Using the spatial data provided by the Cultural Heritage Agency (Rijksdienst voor het Cultureel Erfgoed), the Climate Impact Atlas (Klimaateffectatlas), the researchers analyzed the exposure of 63.389 national monuments to drought, heat, coastal and river flooding, and urban pluvial flooding. Cross referencing the different hazards that these monuments can be exposed to per province, the report provides a greater depth and understanding of the level of risks that the monuments possibly face. As such, this information can greatly help conservators, cultural heritage managers and governmental institutions create a better oversight of the necessities needed to protect and maintain the national monuments in their area.

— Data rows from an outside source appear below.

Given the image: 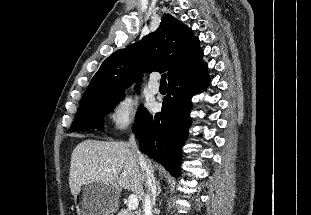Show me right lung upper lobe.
I'll list each match as a JSON object with an SVG mask.
<instances>
[{
    "mask_svg": "<svg viewBox=\"0 0 311 215\" xmlns=\"http://www.w3.org/2000/svg\"><path fill=\"white\" fill-rule=\"evenodd\" d=\"M202 56L199 39L191 29L172 15L165 14L155 32L117 50L102 63L80 103L101 96L124 94L133 82L141 80V72L167 71L170 81L196 68L203 62Z\"/></svg>",
    "mask_w": 311,
    "mask_h": 215,
    "instance_id": "1",
    "label": "right lung upper lobe"
}]
</instances>
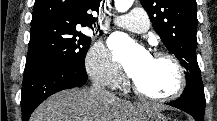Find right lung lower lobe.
Instances as JSON below:
<instances>
[{
    "instance_id": "right-lung-lower-lobe-1",
    "label": "right lung lower lobe",
    "mask_w": 217,
    "mask_h": 121,
    "mask_svg": "<svg viewBox=\"0 0 217 121\" xmlns=\"http://www.w3.org/2000/svg\"><path fill=\"white\" fill-rule=\"evenodd\" d=\"M86 71L68 65H42L24 71L21 95L22 119L27 121L35 108L50 95L87 81Z\"/></svg>"
}]
</instances>
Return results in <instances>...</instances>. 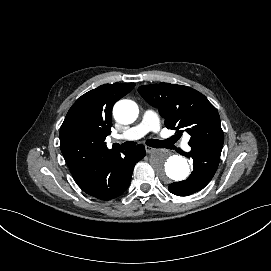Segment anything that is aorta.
<instances>
[{"mask_svg": "<svg viewBox=\"0 0 271 271\" xmlns=\"http://www.w3.org/2000/svg\"><path fill=\"white\" fill-rule=\"evenodd\" d=\"M113 114L119 123L131 124L137 119L139 109L131 100H120L115 104ZM150 164L163 180L181 181L190 173V165L185 157L166 150L153 152L150 156Z\"/></svg>", "mask_w": 271, "mask_h": 271, "instance_id": "762f6f07", "label": "aorta"}]
</instances>
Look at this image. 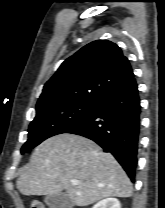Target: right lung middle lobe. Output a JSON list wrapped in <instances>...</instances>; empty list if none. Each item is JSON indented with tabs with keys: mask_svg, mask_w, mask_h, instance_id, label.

This is especially relevant as climate change hazards are yet to be incorporated into heritage management and conservation standards, regulations, or policies.
As the report is the first of its kind to assess the hazards of climate change on monuments, the researchers stress that it has only measured their potential exposure to these hazards or the 'monument’s presence in a place that could be adversely affected by a climate change hazard'. Consequently, further research is needed such as assessments of sensitivity and the adaptive capacity of monuments to climate change. Additionally, the report calls for a review of the existing categories in which Dutch heritage is classified. According to the researchers 'the category of archaeological sites', for instance, 'does not distinguish between inland, maritime and underwater archaeological sites'. New categories could help further narrow down the risks which specific monuments could face, and therefore help provide better solutions to them.
A new phase has been opened in the field of heritage conservation and management.